** THE TASK **
What is needed is an exact copy of all the entries below.

DATA START

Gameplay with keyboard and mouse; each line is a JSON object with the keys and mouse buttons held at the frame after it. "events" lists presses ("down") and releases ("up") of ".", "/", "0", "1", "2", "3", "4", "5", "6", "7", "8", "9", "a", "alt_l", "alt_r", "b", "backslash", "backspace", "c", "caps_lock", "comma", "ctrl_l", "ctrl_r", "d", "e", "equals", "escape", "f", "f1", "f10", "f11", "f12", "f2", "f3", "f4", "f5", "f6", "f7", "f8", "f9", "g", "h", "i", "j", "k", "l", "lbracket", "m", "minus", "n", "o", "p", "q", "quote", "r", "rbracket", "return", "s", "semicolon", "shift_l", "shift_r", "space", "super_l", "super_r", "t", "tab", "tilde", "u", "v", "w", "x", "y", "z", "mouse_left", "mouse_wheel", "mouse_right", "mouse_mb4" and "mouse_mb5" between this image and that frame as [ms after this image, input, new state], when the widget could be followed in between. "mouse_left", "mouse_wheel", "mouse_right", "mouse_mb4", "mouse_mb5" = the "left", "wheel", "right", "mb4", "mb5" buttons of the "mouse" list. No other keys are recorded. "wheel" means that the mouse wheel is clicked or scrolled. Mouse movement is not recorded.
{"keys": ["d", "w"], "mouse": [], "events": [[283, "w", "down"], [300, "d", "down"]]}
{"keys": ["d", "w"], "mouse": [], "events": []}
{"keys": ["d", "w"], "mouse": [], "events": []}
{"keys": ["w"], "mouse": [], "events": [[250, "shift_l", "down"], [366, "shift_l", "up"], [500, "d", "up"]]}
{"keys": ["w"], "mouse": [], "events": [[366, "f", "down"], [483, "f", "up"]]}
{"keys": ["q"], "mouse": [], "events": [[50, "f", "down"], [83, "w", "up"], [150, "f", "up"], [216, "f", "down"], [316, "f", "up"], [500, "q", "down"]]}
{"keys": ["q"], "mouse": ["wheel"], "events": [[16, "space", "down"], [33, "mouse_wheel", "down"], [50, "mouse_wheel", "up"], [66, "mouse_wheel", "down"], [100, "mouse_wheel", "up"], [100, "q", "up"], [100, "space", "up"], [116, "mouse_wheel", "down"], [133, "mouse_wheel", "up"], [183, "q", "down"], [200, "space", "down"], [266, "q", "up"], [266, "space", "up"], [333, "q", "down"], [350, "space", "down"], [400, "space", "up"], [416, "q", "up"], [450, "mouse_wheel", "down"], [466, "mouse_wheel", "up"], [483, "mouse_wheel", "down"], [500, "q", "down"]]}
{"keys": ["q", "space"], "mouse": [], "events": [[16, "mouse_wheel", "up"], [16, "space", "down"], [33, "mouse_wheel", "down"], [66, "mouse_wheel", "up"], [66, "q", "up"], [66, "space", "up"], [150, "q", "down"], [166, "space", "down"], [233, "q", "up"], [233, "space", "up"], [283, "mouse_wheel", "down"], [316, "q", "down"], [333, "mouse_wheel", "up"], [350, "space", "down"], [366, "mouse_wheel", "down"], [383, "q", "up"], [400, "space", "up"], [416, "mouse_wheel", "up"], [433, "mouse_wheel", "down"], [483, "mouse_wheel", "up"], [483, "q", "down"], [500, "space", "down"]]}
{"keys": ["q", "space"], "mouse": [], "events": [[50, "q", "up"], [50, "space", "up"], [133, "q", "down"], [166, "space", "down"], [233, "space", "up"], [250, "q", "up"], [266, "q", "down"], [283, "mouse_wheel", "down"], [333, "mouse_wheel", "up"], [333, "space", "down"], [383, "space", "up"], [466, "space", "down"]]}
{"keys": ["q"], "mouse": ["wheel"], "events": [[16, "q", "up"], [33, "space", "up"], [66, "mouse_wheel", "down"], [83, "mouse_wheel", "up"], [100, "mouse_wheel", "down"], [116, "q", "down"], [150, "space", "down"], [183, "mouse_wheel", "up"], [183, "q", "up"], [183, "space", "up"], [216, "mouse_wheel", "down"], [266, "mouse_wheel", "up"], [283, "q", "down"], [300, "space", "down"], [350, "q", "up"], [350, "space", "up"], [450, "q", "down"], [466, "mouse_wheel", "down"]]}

DATA END

** ANSWER SPACE **
Gameplay with keyboard and mouse; each line is a JSON object with the keys and mouse buttons held at the frame after it. "events" lists presses ("down") and releases ("up") of ".", "/", "0", "1", "2", "3", "4", "5", "6", "7", "8", "9", "a", "alt_l", "alt_r", "b", "backslash", "backspace", "c", "caps_lock", "comma", "ctrl_l", "ctrl_r", "d", "e", "equals", "escape", "f", "f1", "f10", "f11", "f12", "f2", "f3", "f4", "f5", "f6", "f7", "f8", "f9", "g", "h", "i", "j", "k", "l", "lbracket", "m", "minus", "n", "o", "p", "q", "quote", "r", "rbracket", "return", "s", "semicolon", "shift_l", "shift_r", "space", "super_l", "super_r", "t", "tab", "tilde", "u", "v", "w", "x", "y", "z", "mouse_left", "mouse_wheel", "mouse_right", "mouse_mb4" and "mouse_mb5" between this image and that frame as [ms after this image, input, new state], when the widget could be followed in between. "mouse_left", "mouse_wheel", "mouse_right", "mouse_mb4", "mouse_mb5" = the "left", "wheel", "right", "mb4", "mb5" buttons of the "mouse" list. No other keys are recorded. "wheel" means that the mouse wheel is clicked or scrolled. Mouse movement is not recorded.
{"keys": ["d", "w"], "mouse": [], "events": [[283, "w", "down"], [300, "d", "down"]]}
{"keys": ["d", "w"], "mouse": [], "events": []}
{"keys": ["d", "w"], "mouse": [], "events": []}
{"keys": ["w"], "mouse": [], "events": [[250, "shift_l", "down"], [366, "shift_l", "up"], [500, "d", "up"]]}
{"keys": ["w"], "mouse": [], "events": [[366, "f", "down"], [483, "f", "up"]]}
{"keys": ["q"], "mouse": [], "events": [[50, "f", "down"], [83, "w", "up"], [150, "f", "up"], [216, "f", "down"], [316, "f", "up"], [500, "q", "down"]]}
{"keys": ["q"], "mouse": ["wheel"], "events": [[16, "space", "down"], [33, "mouse_wheel", "down"], [50, "mouse_wheel", "up"], [66, "mouse_wheel", "down"], [100, "mouse_wheel", "up"], [100, "q", "up"], [100, "space", "up"], [116, "mouse_wheel", "down"], [133, "mouse_wheel", "up"], [183, "q", "down"], [200, "space", "down"], [266, "q", "up"], [266, "space", "up"], [333, "q", "down"], [350, "space", "down"], [400, "space", "up"], [416, "q", "up"], [450, "mouse_wheel", "down"], [466, "mouse_wheel", "up"], [483, "mouse_wheel", "down"], [500, "q", "down"]]}
{"keys": ["q", "space"], "mouse": [], "events": [[16, "mouse_wheel", "up"], [16, "space", "down"], [33, "mouse_wheel", "down"], [66, "mouse_wheel", "up"], [66, "q", "up"], [66, "space", "up"], [150, "q", "down"], [166, "space", "down"], [233, "q", "up"], [233, "space", "up"], [283, "mouse_wheel", "down"], [316, "q", "down"], [333, "mouse_wheel", "up"], [350, "space", "down"], [366, "mouse_wheel", "down"], [383, "q", "up"], [400, "space", "up"], [416, "mouse_wheel", "up"], [433, "mouse_wheel", "down"], [483, "mouse_wheel", "up"], [483, "q", "down"], [500, "space", "down"]]}
{"keys": ["q", "space"], "mouse": [], "events": [[50, "q", "up"], [50, "space", "up"], [133, "q", "down"], [166, "space", "down"], [233, "space", "up"], [250, "q", "up"], [266, "q", "down"], [283, "mouse_wheel", "down"], [333, "mouse_wheel", "up"], [333, "space", "down"], [383, "space", "up"], [466, "space", "down"]]}
{"keys": ["q"], "mouse": ["wheel"], "events": [[16, "q", "up"], [33, "space", "up"], [66, "mouse_wheel", "down"], [83, "mouse_wheel", "up"], [100, "mouse_wheel", "down"], [116, "q", "down"], [150, "space", "down"], [183, "mouse_wheel", "up"], [183, "q", "up"], [183, "space", "up"], [216, "mouse_wheel", "down"], [266, "mouse_wheel", "up"], [283, "q", "down"], [300, "space", "down"], [350, "q", "up"], [350, "space", "up"], [450, "q", "down"], [466, "mouse_wheel", "down"]]}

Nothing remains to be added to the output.